In September 1969, he presented a paper titled "Ivory hip replacements for ununited fractures of the neck of the femur" at the British Orthopeadic Association conference in London. Dr. San Baw's patients, ranging in age from 24 to 87, were able to walk, squat, ride a bicycle, and play football a few weeks after their fractured hip bones were replaced with ivory prostheses, resulting in an 88% success rate. Dr. San Baw's use of ivory was cheaper than metal, at least in Burma during the 1960s, 1970s, and 1980s (before the illicit ivory trade became rampant in the early 1990s). 

Furthermore, it was discovered that there was a better 'biological bonding' of ivory with the human tissues nearby the ivory prostheses due to the physical, mechanical, chemical, and biological qualities of ivory. An excerpt from Dr. San Baw's paper, which he presented at the British Orthopaedic Association's Conference in 1969, appears in the February 1970 issue of the Journal of Bone and Joint Surgery (British edition).

Several evolutionary improvements have been made in the total hip replacement procedure and prosthesis over the last decade. Many hip implants are made of ceramic rather than polyethylene, which according to some research significantly reduces joint wear. Metal-on-metal implants are also becoming more popular. Some implants are joined without the use of cement; the prosthesis is given a porous texture to encourage bone growth. This has been shown to reduce the need for acetabular component revision. However, after 35 years of clinical experience, surgeons still frequently use bone cement for the femoral component, which has proven to be very successful.

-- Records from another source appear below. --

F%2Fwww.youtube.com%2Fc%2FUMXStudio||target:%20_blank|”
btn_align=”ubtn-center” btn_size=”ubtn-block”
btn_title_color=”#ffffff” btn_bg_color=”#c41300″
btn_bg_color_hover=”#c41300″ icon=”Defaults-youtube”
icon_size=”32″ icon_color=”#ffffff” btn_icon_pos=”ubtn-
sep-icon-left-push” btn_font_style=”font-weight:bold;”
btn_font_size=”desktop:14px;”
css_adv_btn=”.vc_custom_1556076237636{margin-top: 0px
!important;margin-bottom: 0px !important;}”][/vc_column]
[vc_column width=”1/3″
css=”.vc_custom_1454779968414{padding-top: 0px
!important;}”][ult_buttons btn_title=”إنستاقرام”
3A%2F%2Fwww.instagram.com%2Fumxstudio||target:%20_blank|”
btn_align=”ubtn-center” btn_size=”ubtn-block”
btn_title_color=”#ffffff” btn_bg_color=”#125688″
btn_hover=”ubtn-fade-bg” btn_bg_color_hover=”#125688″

The most recent advancements are several competing Minimally Invasive Surgery (MIS) approaches, which may result in significantly less soft tissue damage and a faster recovery. The implant manufacturers are also heavily marketing C.A.O.S (computer assisted orthopedic surgery), despite the fact that its value is largely unproven. Computer-assisted surgery is said to make prosthetic implantation easier.

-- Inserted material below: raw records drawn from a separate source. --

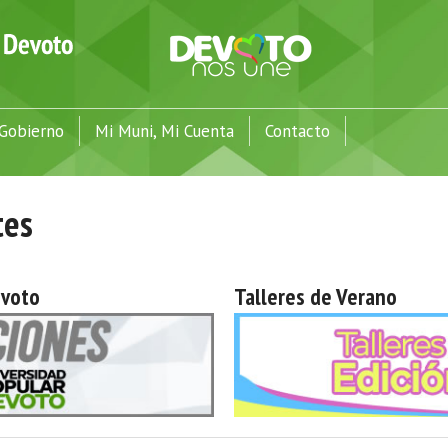
Gobierno
Mi Muni, Mi Cuenta
Contacto
tes
evoto
Talleres de Verano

Hip surface replacement (HSR), also known as hip resurfacing, is an alternative to total hip replacement (THR). A prosthetic socket is pressed into the pelvis with both THR and HSR. THR involves amputating the end of the femur, inserting a metal shank into the femur, and the shank holding a ball that mates with the socket. The end of the femur is not amputated during resurfacing; instead, the outer surface of the femoral ball is replaced with a cylindrical metal cap. The common THR problem of the metal shaft loosening from the femur is eliminated by resurfacing. 

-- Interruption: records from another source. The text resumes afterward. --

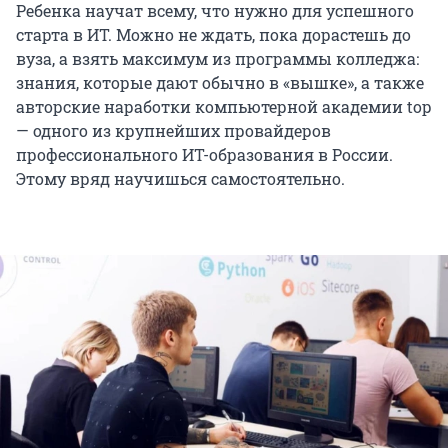
Ребенка научат всему, что нужно для успешного
старта в ИТ. Можно не ждать, пока дорастешь до
вуза, а взять максимум из программы колледжа:
знания, которые дают обычно в «вышке», а также
авторские наработки компьютерной академии top
— одного из крупнейших провайдеров
профессионального ИТ-образования в России.
Этому вряд научишься самостоятельно.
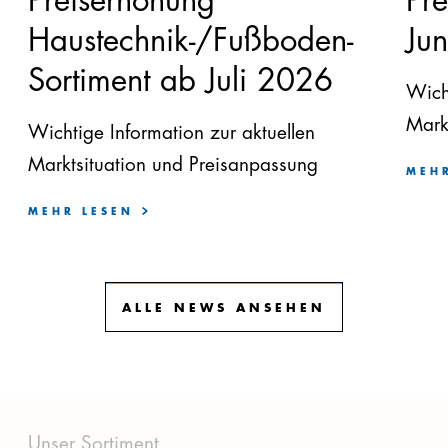
Preiserhöhung
Pr
Haustechnik-/Fußboden-
Ju
Sortiment ab Juli 2026
Wich
Mark
Wichtige Information zur aktuellen
Marktsituation und Preisanpassung
MEH
MEHR LESEN
ALLE NEWS ANSEHEN
Unser Sortiment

Resurfacing preserves bone stock in the event that a revision is required. A larger diameter ball and socket structure more closely resembles the natural joint structure, lowering the risk of dislocation and improving range of motion. There is no published clinical evidence that today's CoCr metal-on-metal articulating surfaces have the same osteolytic effect on bone as older polyethylene devices. In age-matched patients, ten-year success rates of hip resurfacing from studies in England are equal to or greater than standard total hip replacement. The first modern resurfacing device was approved by the FDA in the United States in May 2006, and approximately 90,000 resurfacings have been performed worldwide.

Before undergoing hip replacement surgery, patients should be aware of all surgical options. Hip surgeons use a variety of surgical techniques and achieve varying results. There are currently several incisions used to access your hip joint. The posterior approach (used by the vast majority of orthopedic surgeons) separates the gluteus maximus muscle in line with the muscle fibers to gain access to the hip joint. Other methods gain access to the hip joint from the lateral side. Unlike the posterior and lateral approaches, the anterior approach uses a natural gap between soft tissues to gain access to the hip joint. Its main drawbacks are that it risks damaging the lateral femoral cutaneous nerve and that it is not widely available to the general public because fewer surgeons have been trained in this technique.